**Records for the task:**

* * *

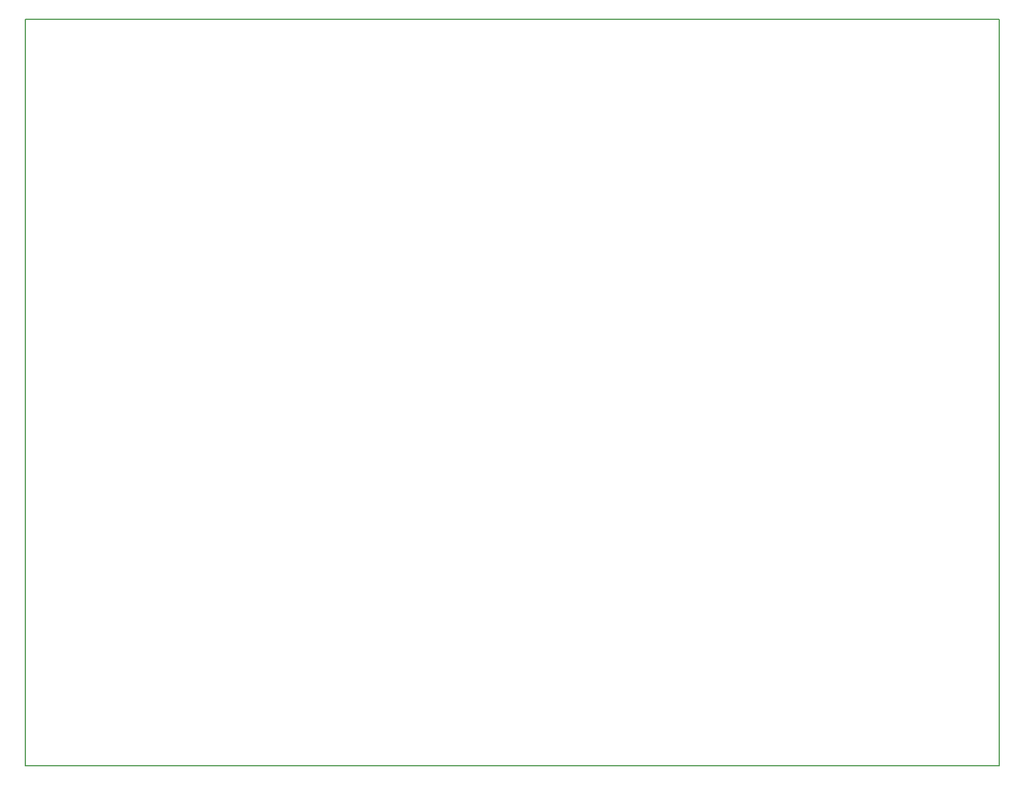
<source format=gbo>
G04 MADE WITH FRITZING*
G04 WWW.FRITZING.ORG*
G04 DOUBLE SIDED*
G04 HOLES PLATED*
G04 CONTOUR ON CENTER OF CONTOUR VECTOR*
%ASAXBY*%
%FSLAX23Y23*%
%MOIN*%
%OFA0B0*%
%SFA1.0B1.0*%
%ADD10R,5.905520X4.527570X5.889520X4.511570*%
%ADD11C,0.008000*%
%LNSILK0*%
G90*
G70*
G54D11*
X4Y4524D02*
X5902Y4524D01*
X5902Y4D01*
X4Y4D01*
X4Y4524D01*
D02*
G04 End of Silk0*
M02*
</source>
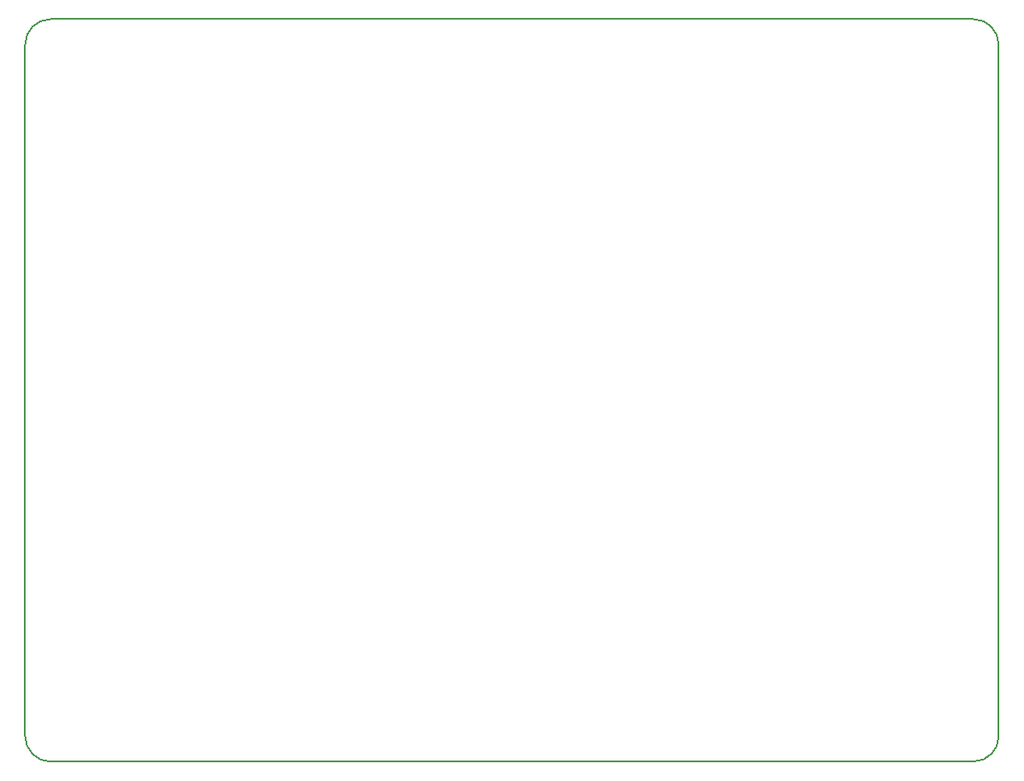
<source format=gbr>
G04 #@! TF.FileFunction,Profile,NP*
%FSLAX46Y46*%
G04 Gerber Fmt 4.6, Leading zero omitted, Abs format (unit mm)*
G04 Created by KiCad (PCBNEW 4.0.7) date *
%MOMM*%
%LPD*%
G01*
G04 APERTURE LIST*
%ADD10C,0.100000*%
%ADD11C,0.150000*%
G04 APERTURE END LIST*
D10*
D11*
X90170000Y-130810000D02*
G75*
G03X92710000Y-133350000I2540000J0D01*
G01*
X184150000Y-133350000D02*
G75*
G03X186690000Y-130810000I0J2540000D01*
G01*
X186690000Y-62230000D02*
G75*
G03X184150000Y-59690000I-2540000J0D01*
G01*
X92710000Y-59690000D02*
G75*
G03X90170000Y-62230000I0J-2540000D01*
G01*
X184150000Y-59690000D02*
X92710000Y-59690000D01*
X90170000Y-130810000D02*
X90170000Y-62230000D01*
X184150000Y-133350000D02*
X92710000Y-133350000D01*
X186690000Y-62230000D02*
X186690000Y-130810000D01*
M02*

</source>
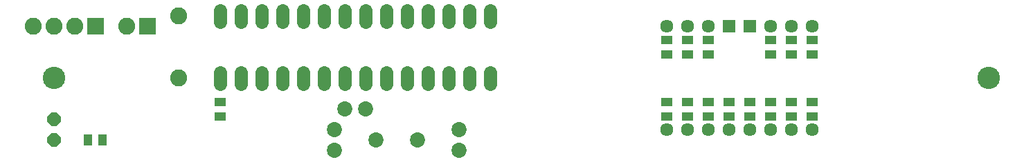
<source format=gts>
G75*
%MOIN*%
%OFA0B0*%
%FSLAX25Y25*%
%IPPOS*%
%LPD*%
%AMOC8*
5,1,8,0,0,1.08239X$1,22.5*
%
%ADD10C,0.07300*%
%ADD11R,0.08200X0.08200*%
%ADD12C,0.08200*%
%ADD13C,0.06400*%
%ADD14C,0.10800*%
%ADD15R,0.05524X0.03950*%
%ADD16OC8,0.06400*%
%ADD17R,0.03950X0.05524*%
%ADD18C,0.06350*%
%ADD19R,0.06350X0.06350*%
D10*
X0156000Y0013500D03*
X0176000Y0018500D03*
X0196000Y0018500D03*
X0216000Y0013500D03*
X0216000Y0023500D03*
X0171000Y0033500D03*
X0161000Y0033500D03*
X0156000Y0023500D03*
D11*
X0066000Y0073500D03*
X0041000Y0073500D03*
D12*
X0031000Y0073500D03*
X0021000Y0073500D03*
X0011000Y0073500D03*
X0056000Y0073500D03*
X0081000Y0078500D03*
X0081000Y0048500D03*
D13*
X0101000Y0045700D02*
X0101000Y0051300D01*
X0111000Y0051300D02*
X0111000Y0045700D01*
X0121000Y0045700D02*
X0121000Y0051300D01*
X0131000Y0051300D02*
X0131000Y0045700D01*
X0141000Y0045700D02*
X0141000Y0051300D01*
X0151000Y0051300D02*
X0151000Y0045700D01*
X0161000Y0045700D02*
X0161000Y0051300D01*
X0171000Y0051300D02*
X0171000Y0045700D01*
X0181000Y0045700D02*
X0181000Y0051300D01*
X0191000Y0051300D02*
X0191000Y0045700D01*
X0201000Y0045700D02*
X0201000Y0051300D01*
X0211000Y0051300D02*
X0211000Y0045700D01*
X0221000Y0045700D02*
X0221000Y0051300D01*
X0231000Y0051300D02*
X0231000Y0045700D01*
X0231000Y0075700D02*
X0231000Y0081300D01*
X0221000Y0081300D02*
X0221000Y0075700D01*
X0211000Y0075700D02*
X0211000Y0081300D01*
X0201000Y0081300D02*
X0201000Y0075700D01*
X0191000Y0075700D02*
X0191000Y0081300D01*
X0181000Y0081300D02*
X0181000Y0075700D01*
X0171000Y0075700D02*
X0171000Y0081300D01*
X0161000Y0081300D02*
X0161000Y0075700D01*
X0151000Y0075700D02*
X0151000Y0081300D01*
X0141000Y0081300D02*
X0141000Y0075700D01*
X0131000Y0075700D02*
X0131000Y0081300D01*
X0121000Y0081300D02*
X0121000Y0075700D01*
X0111000Y0075700D02*
X0111000Y0081300D01*
X0101000Y0081300D02*
X0101000Y0075700D01*
D14*
X0021000Y0048500D03*
X0471000Y0048500D03*
D15*
X0386000Y0037043D03*
X0376000Y0037043D03*
X0366000Y0037043D03*
X0356000Y0037043D03*
X0346000Y0037043D03*
X0336000Y0037043D03*
X0326000Y0037043D03*
X0316000Y0037043D03*
X0316000Y0029957D03*
X0326000Y0029957D03*
X0336000Y0029957D03*
X0346000Y0029957D03*
X0356000Y0029957D03*
X0366000Y0029957D03*
X0376000Y0029957D03*
X0386000Y0029957D03*
X0386000Y0059957D03*
X0376000Y0059957D03*
X0366000Y0059957D03*
X0336000Y0059957D03*
X0326000Y0059957D03*
X0316000Y0059957D03*
X0316000Y0067043D03*
X0326000Y0067043D03*
X0336000Y0067043D03*
X0366000Y0067043D03*
X0376000Y0067043D03*
X0386000Y0067043D03*
X0101000Y0037043D03*
X0101000Y0029957D03*
D16*
X0021000Y0018500D03*
X0021000Y0028500D03*
D17*
X0037457Y0018500D03*
X0044543Y0018500D03*
D18*
X0316000Y0023500D03*
X0326000Y0023500D03*
X0336000Y0023500D03*
X0346000Y0023500D03*
X0356000Y0023500D03*
X0366000Y0023500D03*
X0376000Y0023500D03*
X0386000Y0023500D03*
X0386000Y0073500D03*
X0376000Y0073500D03*
X0366000Y0073500D03*
X0336000Y0073500D03*
X0326000Y0073500D03*
X0316000Y0073500D03*
D19*
X0346000Y0073500D03*
X0356000Y0073500D03*
M02*

</source>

* * *

**Exercise goal:** In the transcription, every picture is to be excluded and the records above given again exactly.

**Written solution:**
<source format=gbo>
G04 MADE WITH FRITZING*
G04 WWW.FRITZING.ORG*
G04 DOUBLE SIDED*
G04 HOLES PLATED*
G04 CONTOUR ON CENTER OF CONTOUR VECTOR*
%ASAXBY*%
%FSLAX23Y23*%
%MOIN*%
%OFA0B0*%
%SFA1.0B1.0*%
%ADD10R,5.905520X4.527570X5.889520X4.511570*%
%ADD11C,0.008000*%
%LNSILK0*%
G90*
G70*
G54D11*
X4Y4524D02*
X5902Y4524D01*
X5902Y4D01*
X4Y4D01*
X4Y4524D01*
D02*
G04 End of Silk0*
M02*
</source>
<source format=gbr>
G04 #@! TF.FileFunction,Profile,NP*
%FSLAX46Y46*%
G04 Gerber Fmt 4.6, Leading zero omitted, Abs format (unit mm)*
G04 Created by KiCad (PCBNEW 4.0.7) date *
%MOMM*%
%LPD*%
G01*
G04 APERTURE LIST*
%ADD10C,0.100000*%
%ADD11C,0.150000*%
G04 APERTURE END LIST*
D10*
D11*
X90170000Y-130810000D02*
G75*
G03X92710000Y-133350000I2540000J0D01*
G01*
X184150000Y-133350000D02*
G75*
G03X186690000Y-130810000I0J2540000D01*
G01*
X186690000Y-62230000D02*
G75*
G03X184150000Y-59690000I-2540000J0D01*
G01*
X92710000Y-59690000D02*
G75*
G03X90170000Y-62230000I0J-2540000D01*
G01*
X184150000Y-59690000D02*
X92710000Y-59690000D01*
X90170000Y-130810000D02*
X90170000Y-62230000D01*
X184150000Y-133350000D02*
X92710000Y-133350000D01*
X186690000Y-62230000D02*
X186690000Y-130810000D01*
M02*

</source>
<source format=gts>
G75*
%MOIN*%
%OFA0B0*%
%FSLAX25Y25*%
%IPPOS*%
%LPD*%
%AMOC8*
5,1,8,0,0,1.08239X$1,22.5*
%
%ADD10C,0.07300*%
%ADD11R,0.08200X0.08200*%
%ADD12C,0.08200*%
%ADD13C,0.06400*%
%ADD14C,0.10800*%
%ADD15R,0.05524X0.03950*%
%ADD16OC8,0.06400*%
%ADD17R,0.03950X0.05524*%
%ADD18C,0.06350*%
%ADD19R,0.06350X0.06350*%
D10*
X0156000Y0013500D03*
X0176000Y0018500D03*
X0196000Y0018500D03*
X0216000Y0013500D03*
X0216000Y0023500D03*
X0171000Y0033500D03*
X0161000Y0033500D03*
X0156000Y0023500D03*
D11*
X0066000Y0073500D03*
X0041000Y0073500D03*
D12*
X0031000Y0073500D03*
X0021000Y0073500D03*
X0011000Y0073500D03*
X0056000Y0073500D03*
X0081000Y0078500D03*
X0081000Y0048500D03*
D13*
X0101000Y0045700D02*
X0101000Y0051300D01*
X0111000Y0051300D02*
X0111000Y0045700D01*
X0121000Y0045700D02*
X0121000Y0051300D01*
X0131000Y0051300D02*
X0131000Y0045700D01*
X0141000Y0045700D02*
X0141000Y0051300D01*
X0151000Y0051300D02*
X0151000Y0045700D01*
X0161000Y0045700D02*
X0161000Y0051300D01*
X0171000Y0051300D02*
X0171000Y0045700D01*
X0181000Y0045700D02*
X0181000Y0051300D01*
X0191000Y0051300D02*
X0191000Y0045700D01*
X0201000Y0045700D02*
X0201000Y0051300D01*
X0211000Y0051300D02*
X0211000Y0045700D01*
X0221000Y0045700D02*
X0221000Y0051300D01*
X0231000Y0051300D02*
X0231000Y0045700D01*
X0231000Y0075700D02*
X0231000Y0081300D01*
X0221000Y0081300D02*
X0221000Y0075700D01*
X0211000Y0075700D02*
X0211000Y0081300D01*
X0201000Y0081300D02*
X0201000Y0075700D01*
X0191000Y0075700D02*
X0191000Y0081300D01*
X0181000Y0081300D02*
X0181000Y0075700D01*
X0171000Y0075700D02*
X0171000Y0081300D01*
X0161000Y0081300D02*
X0161000Y0075700D01*
X0151000Y0075700D02*
X0151000Y0081300D01*
X0141000Y0081300D02*
X0141000Y0075700D01*
X0131000Y0075700D02*
X0131000Y0081300D01*
X0121000Y0081300D02*
X0121000Y0075700D01*
X0111000Y0075700D02*
X0111000Y0081300D01*
X0101000Y0081300D02*
X0101000Y0075700D01*
D14*
X0021000Y0048500D03*
X0471000Y0048500D03*
D15*
X0386000Y0037043D03*
X0376000Y0037043D03*
X0366000Y0037043D03*
X0356000Y0037043D03*
X0346000Y0037043D03*
X0336000Y0037043D03*
X0326000Y0037043D03*
X0316000Y0037043D03*
X0316000Y0029957D03*
X0326000Y0029957D03*
X0336000Y0029957D03*
X0346000Y0029957D03*
X0356000Y0029957D03*
X0366000Y0029957D03*
X0376000Y0029957D03*
X0386000Y0029957D03*
X0386000Y0059957D03*
X0376000Y0059957D03*
X0366000Y0059957D03*
X0336000Y0059957D03*
X0326000Y0059957D03*
X0316000Y0059957D03*
X0316000Y0067043D03*
X0326000Y0067043D03*
X0336000Y0067043D03*
X0366000Y0067043D03*
X0376000Y0067043D03*
X0386000Y0067043D03*
X0101000Y0037043D03*
X0101000Y0029957D03*
D16*
X0021000Y0018500D03*
X0021000Y0028500D03*
D17*
X0037457Y0018500D03*
X0044543Y0018500D03*
D18*
X0316000Y0023500D03*
X0326000Y0023500D03*
X0336000Y0023500D03*
X0346000Y0023500D03*
X0356000Y0023500D03*
X0366000Y0023500D03*
X0376000Y0023500D03*
X0386000Y0023500D03*
X0386000Y0073500D03*
X0376000Y0073500D03*
X0366000Y0073500D03*
X0336000Y0073500D03*
X0326000Y0073500D03*
X0316000Y0073500D03*
D19*
X0346000Y0073500D03*
X0356000Y0073500D03*
M02*

</source>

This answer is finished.